Aquel día, la niebla cubría los pinos con un manto espeso y frío que reducía la visibilidad a apenas unos metros. Decidí acompañar a mi padre en una jornada de caza, buscando demostrarle que ya era un hombre maduro capaz de valerse por sí mismo en terrenos difíciles.
Mi padre, un cazador experimentado con décadas de recorrido, caminaba al frente en absoluto silencio. Su mirada analítica no pasaba por alto ningún detalle del entorno, mientras que yo avanzaba con cierta impaciencia, deseando encontrar pronto alguna presa para poner a prueba mi puntería.
El ambiente en el bosque se tornó extrañamente pesado. El canto habitual de los pájaros desapareció por completo y un silencio sepulcral envolvía cada paso que dábamos sobre las hojas secas.
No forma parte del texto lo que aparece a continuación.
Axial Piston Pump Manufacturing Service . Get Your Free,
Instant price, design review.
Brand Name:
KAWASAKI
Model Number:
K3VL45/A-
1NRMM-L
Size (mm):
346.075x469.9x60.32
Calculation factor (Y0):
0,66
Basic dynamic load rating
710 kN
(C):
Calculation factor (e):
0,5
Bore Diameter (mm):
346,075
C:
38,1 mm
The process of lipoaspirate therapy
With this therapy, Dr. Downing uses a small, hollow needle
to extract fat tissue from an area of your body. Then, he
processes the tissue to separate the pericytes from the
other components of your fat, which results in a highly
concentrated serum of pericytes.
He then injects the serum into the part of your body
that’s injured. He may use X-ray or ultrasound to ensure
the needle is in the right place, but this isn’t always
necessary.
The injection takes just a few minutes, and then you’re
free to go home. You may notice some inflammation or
De pronto, un crujido sordo entre los matorrales llamó mi atención. Llevé el rifle a mi hombro instintivamente, apuntando hacia la espesura mientras mi corazón comenzaba a latir con fuerza en el pecho.
El hallazgo en el lodo y la amenaza oculta
Antes de que pudiera tomar una decisión, la mano firme de mi padre agarró con brusquedad el cañón de mi arma, bajándola bruscamente mientras me ordenaba guardar silencio absoluto.
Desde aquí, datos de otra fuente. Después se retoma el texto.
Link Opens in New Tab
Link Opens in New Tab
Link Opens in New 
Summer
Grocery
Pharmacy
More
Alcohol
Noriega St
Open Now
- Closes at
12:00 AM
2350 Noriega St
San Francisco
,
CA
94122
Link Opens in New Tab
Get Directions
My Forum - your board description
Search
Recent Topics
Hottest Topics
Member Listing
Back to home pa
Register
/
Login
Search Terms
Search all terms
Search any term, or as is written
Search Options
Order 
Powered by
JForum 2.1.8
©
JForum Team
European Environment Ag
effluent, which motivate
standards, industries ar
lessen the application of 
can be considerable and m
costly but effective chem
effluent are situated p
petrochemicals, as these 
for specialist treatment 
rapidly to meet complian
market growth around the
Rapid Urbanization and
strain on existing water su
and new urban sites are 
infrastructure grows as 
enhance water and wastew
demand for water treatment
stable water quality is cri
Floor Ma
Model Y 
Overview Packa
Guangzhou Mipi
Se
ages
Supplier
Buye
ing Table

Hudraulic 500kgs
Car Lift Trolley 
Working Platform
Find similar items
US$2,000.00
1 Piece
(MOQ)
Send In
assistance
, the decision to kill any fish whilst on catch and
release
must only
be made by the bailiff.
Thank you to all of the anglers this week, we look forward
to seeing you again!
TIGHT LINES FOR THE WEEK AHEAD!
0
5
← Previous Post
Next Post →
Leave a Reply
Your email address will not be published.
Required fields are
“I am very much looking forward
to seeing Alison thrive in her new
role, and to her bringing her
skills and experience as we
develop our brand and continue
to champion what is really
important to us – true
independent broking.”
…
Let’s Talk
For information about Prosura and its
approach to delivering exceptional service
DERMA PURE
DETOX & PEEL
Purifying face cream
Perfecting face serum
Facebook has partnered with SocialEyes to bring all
—Baja el arma. Quieto. En este monte, las presas no son de este mundo —murmuró mi padre con un tono de severidad mezclado con un temor que jamás le había conocido.
—¿De qué hablas? Es solo un animal —respondí confundido, intentando zafarme de su agarre.
Mi padre se arrodilló sobre el terreno fangoso, sacó una lámpara de keroseno de su mochila y alumbró la tierra floja cerca de unas raíces expuestas.
Al acercarme a mirar, la sangre se me congeló en las venas. Grabada profundamente en el lodo había una pisada gigantesca, con garras desgarradas que sobrepasaban por mucho el tamaño de cualquier depredador conocido en la región.
Las proporciones eran irreales. No correspondían a un oso, ni a un puma, ni a ninguna criatura catalogada por la ciencia. Era una huella fresca, con el agua filtrándose aún en los bordes marcados.
—Mira el suelo, no está solo. Son huellas no humanas —dijo mi padre, levantando la linterna para iluminar los alrededores mientras la niebla parecía espesarse a nuestro alrededor.
Un escalofrío recorrió toda mi columna vertebral. La sensación de ser observados desde las sombras se volvió abrumadora y sofocante.
El secreto revelado y la huida de la montaña
Fue en ese momento de máxima tensión cuando mi padre me confesó la verdadera razón de su conducta. Tres décadas atrás, su hermano menor había desaparecido en esa misma cordillera sin dejar rastro alguno.
Las autoridades de la época atribuyeron la desaparición a un accidente o al ataque de una jauría salvaje, pero mi padre encontró en su momento las mismas marcas en el terreno y un rastro de sangre que se adentraba en las cavernas más profundas de la cumbre.
Durante treinta años, mi padre guardó silencio para protegerme, visitando el monte solo para monitorear la actividad de aquella entidad y asegurarse de que no descendiera hacia las zonas habitadas del valle.
Un rugido gutural y profundo resonó a pocos metros de donde nos encontrábamos, haciendo vibrar el suelo bajo nuestros pies y quebrando varias ramas gruesas en lo alto de los pinos.
Sin pensarlo dos veces, mi padre me empujó hacia el sendero de regreso, manteniendo su escopeta levantada mientras retrocedíamos paso a paso sin darle la espalda a la densa niebla.
Apenas logramos llegar al vehículo al pie de la montaña cuando la noche cayó por completo sobre la sierra. El motor encendió con dificultad, pero logramos salir de aquel infierno antes de que la criatura pudiera cerrarnos el paso.
Esa noche entendí que hay territorios en la naturaleza que no nos pertenecen y secretos que es mejor dejar perturbados únicamente por el viento y la niebla. La prudencia y el respeto por lo desconocido son, en ocasiones, las únicas armas que realmente pueden salvarte la vida.